The Americans claim a new name is required for Swine Flu. I’m with them, it’s awful. What’s more it undermines the niceness of pigs generally - especially the bacon part. So, what are the alternatives? I guess it has to be something related to the pig family seeing that’s where it originated. Warthogs and Bores are part of the pig family so it could be called the Boring Flu or the Warty Flu. How about the Snorter Flu or Squealer Flu. Maybe the Snout and Trotter Flu.
As it happens I developed a cold a couple of days after we became aware the Swine Flu problem. Subsequently I have felt like a leper in public places. I waiting for people to throw hankies over the noses when they see me sneeze. Perhaps they should anyway? It’s not like other forms of the Flu are more beneficial.
Fear is a powerful thing. It only takes the mention of the word Pandemic and vast numbers of people hit the internet to find out what’s going on and whether we are all going to die. The rest wonder what all the fuss is about. What is a pandemic anyway?
Personally I think there is reason to be concerned, but not because we’re all going to die unexpectedly. The impact of these events tends to be financial and political - being cut off from tourism or meat export is always a problem for New Zealand. What most people fail to understand is that if Swine Flu is a problem, Foot and Mouth would be catastrophic in ways that we can only imagine. International isolation would be immediate. All our exports and travel would cease. As a nation we might as well live on Mars. It’s that bad.

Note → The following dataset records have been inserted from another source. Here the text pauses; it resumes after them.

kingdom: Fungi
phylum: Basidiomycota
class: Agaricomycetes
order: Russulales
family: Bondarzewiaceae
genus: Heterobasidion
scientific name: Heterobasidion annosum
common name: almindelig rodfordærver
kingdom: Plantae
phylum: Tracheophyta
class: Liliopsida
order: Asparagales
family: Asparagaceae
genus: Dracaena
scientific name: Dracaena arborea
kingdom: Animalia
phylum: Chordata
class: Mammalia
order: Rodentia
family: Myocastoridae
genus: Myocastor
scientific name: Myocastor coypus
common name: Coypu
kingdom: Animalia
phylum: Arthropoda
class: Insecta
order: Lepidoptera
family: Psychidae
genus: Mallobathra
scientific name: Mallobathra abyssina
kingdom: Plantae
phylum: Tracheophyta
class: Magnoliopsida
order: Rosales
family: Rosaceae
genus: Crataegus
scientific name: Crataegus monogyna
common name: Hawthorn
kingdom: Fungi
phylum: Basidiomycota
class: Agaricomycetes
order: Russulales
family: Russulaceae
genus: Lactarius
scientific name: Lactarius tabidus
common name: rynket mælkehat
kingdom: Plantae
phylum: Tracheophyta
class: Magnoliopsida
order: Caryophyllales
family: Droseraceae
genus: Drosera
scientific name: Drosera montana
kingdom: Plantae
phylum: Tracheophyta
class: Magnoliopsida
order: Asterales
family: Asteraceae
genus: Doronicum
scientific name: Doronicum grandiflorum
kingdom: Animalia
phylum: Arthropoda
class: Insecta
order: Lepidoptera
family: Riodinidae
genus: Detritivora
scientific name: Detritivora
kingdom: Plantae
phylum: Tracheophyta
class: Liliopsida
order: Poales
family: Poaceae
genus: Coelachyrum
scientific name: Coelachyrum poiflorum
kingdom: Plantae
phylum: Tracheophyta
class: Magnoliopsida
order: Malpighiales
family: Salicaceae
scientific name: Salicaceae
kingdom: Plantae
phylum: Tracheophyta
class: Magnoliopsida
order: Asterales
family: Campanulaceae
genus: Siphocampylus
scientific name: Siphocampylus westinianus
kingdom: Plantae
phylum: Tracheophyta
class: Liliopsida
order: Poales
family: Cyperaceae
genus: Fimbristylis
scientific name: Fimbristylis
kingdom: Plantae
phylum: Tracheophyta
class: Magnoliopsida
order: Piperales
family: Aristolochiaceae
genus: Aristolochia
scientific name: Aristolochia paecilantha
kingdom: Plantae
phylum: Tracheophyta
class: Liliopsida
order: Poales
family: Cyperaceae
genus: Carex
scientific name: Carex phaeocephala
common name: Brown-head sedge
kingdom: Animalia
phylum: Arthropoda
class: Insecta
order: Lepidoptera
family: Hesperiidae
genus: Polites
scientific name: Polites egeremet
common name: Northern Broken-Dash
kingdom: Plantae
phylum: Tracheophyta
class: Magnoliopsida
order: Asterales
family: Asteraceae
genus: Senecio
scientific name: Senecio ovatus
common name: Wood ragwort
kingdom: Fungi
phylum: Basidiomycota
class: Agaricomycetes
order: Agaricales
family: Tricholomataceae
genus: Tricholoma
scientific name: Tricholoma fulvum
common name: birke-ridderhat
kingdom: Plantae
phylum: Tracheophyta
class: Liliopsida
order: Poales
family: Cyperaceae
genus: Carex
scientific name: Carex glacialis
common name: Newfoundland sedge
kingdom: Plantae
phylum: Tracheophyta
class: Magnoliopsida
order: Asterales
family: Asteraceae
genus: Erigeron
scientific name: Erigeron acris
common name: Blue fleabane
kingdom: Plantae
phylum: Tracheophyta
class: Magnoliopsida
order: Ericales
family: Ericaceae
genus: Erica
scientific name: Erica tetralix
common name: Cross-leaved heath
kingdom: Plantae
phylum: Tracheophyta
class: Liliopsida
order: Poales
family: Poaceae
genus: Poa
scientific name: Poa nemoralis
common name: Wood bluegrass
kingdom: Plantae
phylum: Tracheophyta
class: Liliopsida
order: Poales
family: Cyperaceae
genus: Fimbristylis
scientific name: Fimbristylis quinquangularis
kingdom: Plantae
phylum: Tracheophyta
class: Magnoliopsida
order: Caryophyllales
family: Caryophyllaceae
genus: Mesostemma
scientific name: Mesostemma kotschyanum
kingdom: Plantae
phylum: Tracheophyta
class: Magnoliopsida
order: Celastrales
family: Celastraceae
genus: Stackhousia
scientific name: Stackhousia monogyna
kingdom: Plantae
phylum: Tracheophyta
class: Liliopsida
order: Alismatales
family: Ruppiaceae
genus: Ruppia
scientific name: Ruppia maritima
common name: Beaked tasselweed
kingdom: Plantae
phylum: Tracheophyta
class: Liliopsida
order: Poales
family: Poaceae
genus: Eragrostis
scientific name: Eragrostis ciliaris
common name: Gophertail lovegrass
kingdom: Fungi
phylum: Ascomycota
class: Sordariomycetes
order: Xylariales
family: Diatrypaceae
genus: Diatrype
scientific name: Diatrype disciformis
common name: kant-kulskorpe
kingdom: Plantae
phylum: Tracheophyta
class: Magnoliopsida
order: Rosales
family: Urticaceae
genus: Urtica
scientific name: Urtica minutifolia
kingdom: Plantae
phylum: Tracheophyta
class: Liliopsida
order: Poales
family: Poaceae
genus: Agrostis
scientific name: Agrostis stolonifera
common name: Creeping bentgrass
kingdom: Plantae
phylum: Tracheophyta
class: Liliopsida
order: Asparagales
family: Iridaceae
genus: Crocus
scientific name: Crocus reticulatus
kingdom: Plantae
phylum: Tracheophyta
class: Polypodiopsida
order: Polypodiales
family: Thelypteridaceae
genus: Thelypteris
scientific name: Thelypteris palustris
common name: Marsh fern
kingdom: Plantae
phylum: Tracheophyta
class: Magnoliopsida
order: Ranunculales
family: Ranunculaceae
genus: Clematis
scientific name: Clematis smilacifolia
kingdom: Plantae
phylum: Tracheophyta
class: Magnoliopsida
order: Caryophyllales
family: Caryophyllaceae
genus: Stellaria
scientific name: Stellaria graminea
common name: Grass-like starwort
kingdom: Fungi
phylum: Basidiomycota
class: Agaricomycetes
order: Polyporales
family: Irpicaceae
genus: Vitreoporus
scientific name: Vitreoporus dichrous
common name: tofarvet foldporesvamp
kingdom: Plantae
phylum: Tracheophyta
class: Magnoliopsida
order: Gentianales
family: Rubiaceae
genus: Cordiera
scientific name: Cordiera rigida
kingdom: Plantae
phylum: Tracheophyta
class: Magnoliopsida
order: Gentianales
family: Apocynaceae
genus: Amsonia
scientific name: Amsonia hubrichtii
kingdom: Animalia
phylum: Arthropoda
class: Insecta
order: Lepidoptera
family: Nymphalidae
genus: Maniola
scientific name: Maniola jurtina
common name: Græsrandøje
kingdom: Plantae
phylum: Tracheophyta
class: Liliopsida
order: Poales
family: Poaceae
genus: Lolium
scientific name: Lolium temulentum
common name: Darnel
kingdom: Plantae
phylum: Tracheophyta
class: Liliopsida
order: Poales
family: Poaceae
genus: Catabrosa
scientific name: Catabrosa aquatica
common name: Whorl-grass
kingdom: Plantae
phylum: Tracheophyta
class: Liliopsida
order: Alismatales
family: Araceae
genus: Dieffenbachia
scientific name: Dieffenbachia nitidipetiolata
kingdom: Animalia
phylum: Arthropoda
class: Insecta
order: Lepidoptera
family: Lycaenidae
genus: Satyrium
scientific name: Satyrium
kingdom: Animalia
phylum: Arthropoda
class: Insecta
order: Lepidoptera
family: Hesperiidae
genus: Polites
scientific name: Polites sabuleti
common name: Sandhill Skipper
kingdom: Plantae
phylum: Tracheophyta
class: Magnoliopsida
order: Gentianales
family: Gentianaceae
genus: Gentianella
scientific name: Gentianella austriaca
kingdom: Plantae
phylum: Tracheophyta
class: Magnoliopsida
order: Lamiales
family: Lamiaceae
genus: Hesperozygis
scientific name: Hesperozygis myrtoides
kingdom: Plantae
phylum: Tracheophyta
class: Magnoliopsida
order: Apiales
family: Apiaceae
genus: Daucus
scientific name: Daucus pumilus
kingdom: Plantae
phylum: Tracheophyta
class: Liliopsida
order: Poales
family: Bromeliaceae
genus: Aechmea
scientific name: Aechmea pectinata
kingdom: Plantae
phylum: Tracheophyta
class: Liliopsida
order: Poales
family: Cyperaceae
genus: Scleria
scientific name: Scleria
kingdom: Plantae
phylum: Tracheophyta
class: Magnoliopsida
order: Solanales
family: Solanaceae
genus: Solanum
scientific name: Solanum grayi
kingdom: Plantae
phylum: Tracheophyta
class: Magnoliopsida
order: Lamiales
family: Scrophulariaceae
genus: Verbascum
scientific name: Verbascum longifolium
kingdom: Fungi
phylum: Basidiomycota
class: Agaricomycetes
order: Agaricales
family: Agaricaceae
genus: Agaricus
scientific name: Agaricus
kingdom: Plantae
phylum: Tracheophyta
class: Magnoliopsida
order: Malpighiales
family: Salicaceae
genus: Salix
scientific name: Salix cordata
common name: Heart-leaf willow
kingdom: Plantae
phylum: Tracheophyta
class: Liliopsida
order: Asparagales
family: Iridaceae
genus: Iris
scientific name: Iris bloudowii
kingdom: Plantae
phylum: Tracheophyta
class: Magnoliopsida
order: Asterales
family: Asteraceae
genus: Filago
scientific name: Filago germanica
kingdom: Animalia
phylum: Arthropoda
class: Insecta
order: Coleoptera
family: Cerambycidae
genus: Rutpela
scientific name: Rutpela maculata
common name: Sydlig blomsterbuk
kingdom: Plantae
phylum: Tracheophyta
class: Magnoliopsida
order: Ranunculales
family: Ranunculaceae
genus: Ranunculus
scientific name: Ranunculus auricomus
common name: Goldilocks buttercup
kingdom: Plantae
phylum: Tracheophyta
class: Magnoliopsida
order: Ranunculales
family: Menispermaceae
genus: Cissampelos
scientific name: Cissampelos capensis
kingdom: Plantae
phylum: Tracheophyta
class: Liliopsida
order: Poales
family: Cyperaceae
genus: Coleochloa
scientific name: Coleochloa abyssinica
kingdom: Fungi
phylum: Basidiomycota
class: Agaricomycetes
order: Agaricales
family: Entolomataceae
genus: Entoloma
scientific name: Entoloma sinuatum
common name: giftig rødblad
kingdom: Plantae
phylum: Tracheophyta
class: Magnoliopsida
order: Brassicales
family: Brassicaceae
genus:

From time to time these “germ” events come our way. There’s no avoiding them, only preparing for them. Yet what is it that frightens people about germs and bacteria and viruses? For reasons beyond my design ability we need them as much as they need us. Yet we regularly buy bottles of liquid to spray on everything to kill the threat. There’s a strange irrationality to our behaviour though: as we rush to clean the kitchen bench-top of killer bugs on a weekday morning, we are at greater risk of being maimed on the way to work.
Perhaps it’s just a fear of the new - a new disease, a new insect or some other “thing” that represents a perceived threat. Oddly enough it can also be another person. Just as bugs threaten our existence and livelihood, so do people. Have you ever considered that we often have the same reaction to intimidating people as we do viruses? Just as we can’t rid ourselves of viruses we can’t rid ourselves of unfamiliar individuals. As with viruses, we need to become stronger to live with them.
The writer of the psalms claimed that one person will always sharpen another. It’s a different way of being. Where I might see a new threat, God is offering a new strength. One requires running or defeating, the other, understanding.